Lizard, s. An animal resembling a serpent, with legs added to it.

Loach, s. A little fish.

This little fish is found in small brooks among the gravel, or where there is a soil of mud and gravel together, with weeds, and in several of our rivers by the sides of sharp streams; it seldom rises to the top of the water, keeping at the bottom on the gravel, upon which it feeds, and is, on that account, in some places, called the groundling; it is frequent in the stream near Amesbury, in Wiltshire, where, out of frolic, the sportsmen swallow it down alive, in a glass of white wine.

It is a slimy fish without scales, and of rather a long make; the mouth is small, placed beneath, and has no teeth; it is bearded like the gudgeon and the barbel, having on the upper mandible six small beards, one at each corner of the mouth, and four at the end of the nose; the body is smooth and slippery, and almost of the same thickness; the colour of the head, back, and sides, is in some white, in others of a dirty yellow, very elegantly marked with large spots, consisting of numberless minute black specks; the pectoral, dorsal, and caudal fins are also spotted; the belly and ventral fins of a pure white; the tail broad, and rather rounded. One of the largest ever heard of by Mr. Pennant, was four inches and three quarters in length, but they seldom exceed three inches. The flesh of the loach is singularly nutritious, and from that circumstance, and its being equally grateful to the palate, it is recommended to the sick. The females, during summer, are generally full of spawn; these fish are to be taken with a very small red worm, the bait touching the ground. The loach is used as a bait for other fish, and for eels perhaps it is the best.

Load, v. To burden, to freight; to encumber; to charge a gun; to make heavy.

Load, s. The leading vein in a mine; the charge of a gun.

Loading.—Much as may be said on this important head, I shall attempt to explain it by one simple example: for instance, to load a single gun of six, or double gun of seven, eight, or nine pounds’ weight, take a steel charger, which holds precisely an ounce and a half of shot; fill it brimful of powder, from which first prime, and then put the remainder into the barrel; to this add the same measure bumperful of shot, and then regulate the tops of your flasks and belts accordingly.
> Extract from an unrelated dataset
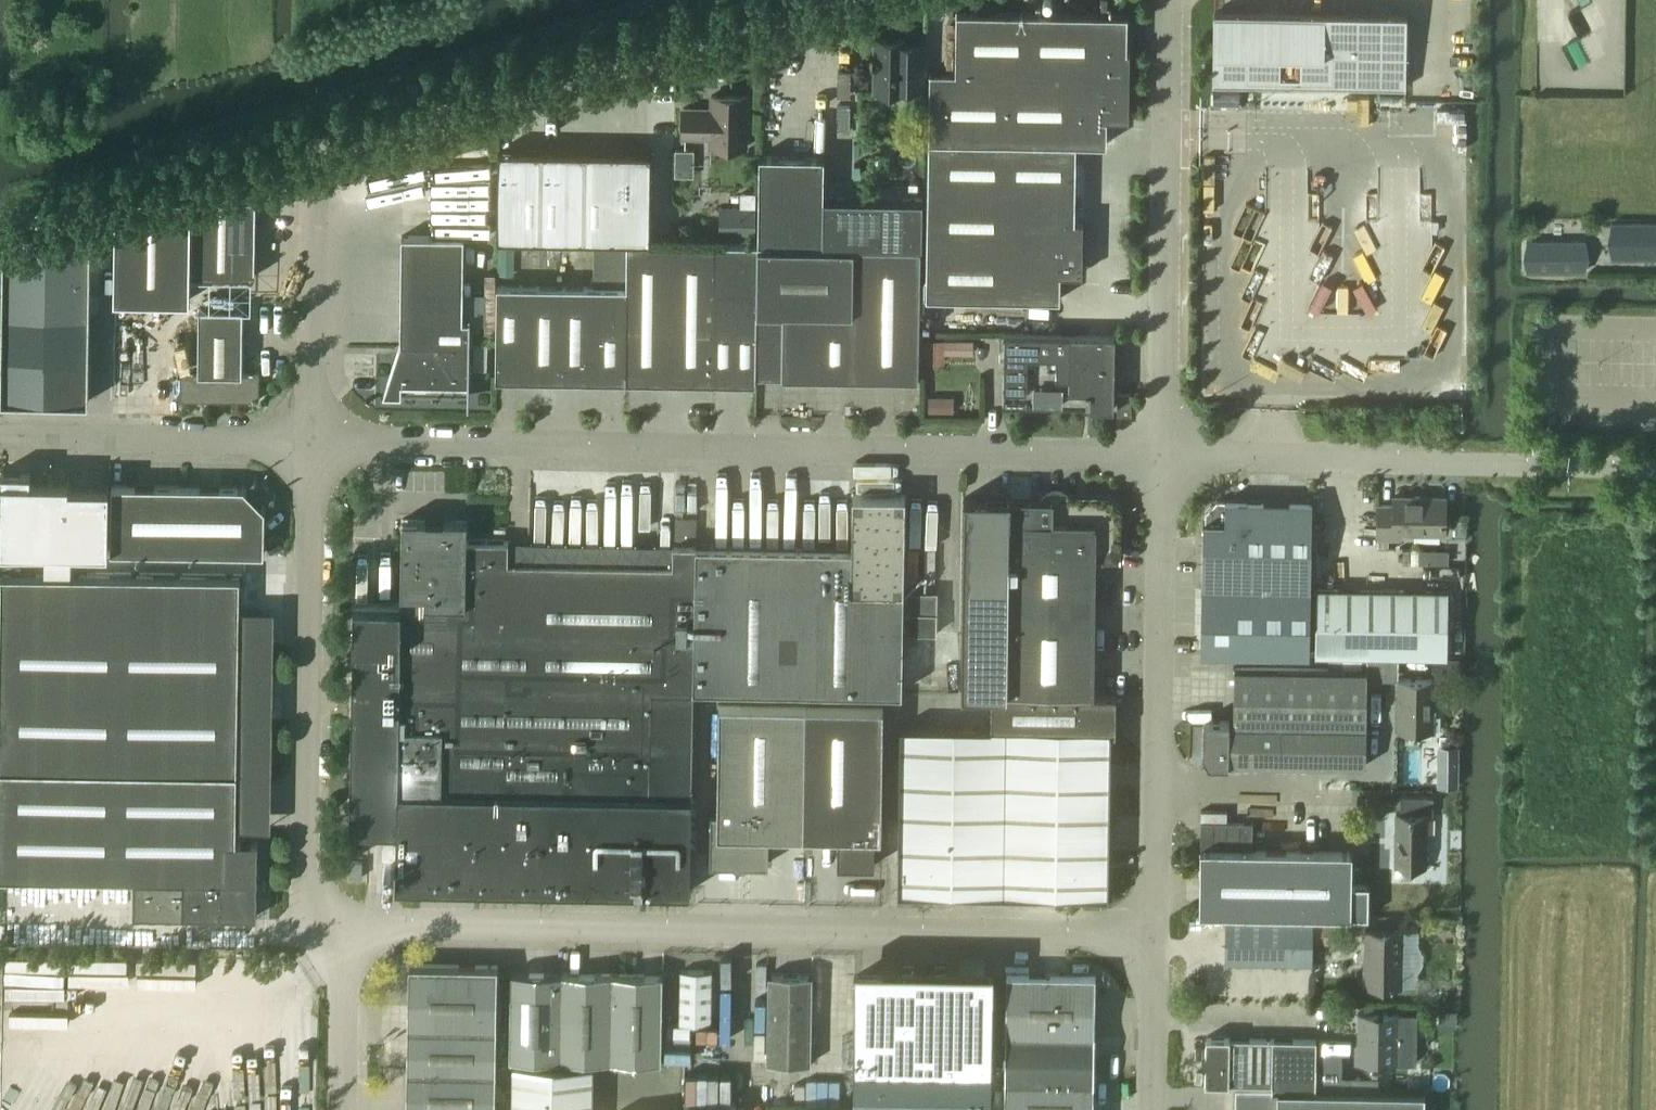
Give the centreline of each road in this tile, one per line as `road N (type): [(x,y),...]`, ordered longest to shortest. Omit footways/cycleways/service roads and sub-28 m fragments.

Some little difference of charge will, of course, be required between a twenty-two and a fourteen gauge; and, in this, we may be guided by the shoulder, observing, at the same time, the proportion of each here recommended: but, unless the gun is very heavy, a gauge of fourteen will recoil more than one of twenty-two; so that, after all, the above charge might do equally well for both.

For those who have scales at hand, another way will be to ascertain this by weight; for instance, to the guns above mentioned, put one drachm and a half of powder, exclusive of priming, to an ounce and a half of shot. The proportion for a twelve pounds’ gun to be doubled; eighteen pounds’ trebled; twenty-four pounds’ quadrupled, &c. with one trifling deviation; viz.—the larger the gun the less should be the proportion of shot, as the larger and longer the calibre the more powder may be damaged in going down it.—Hawker.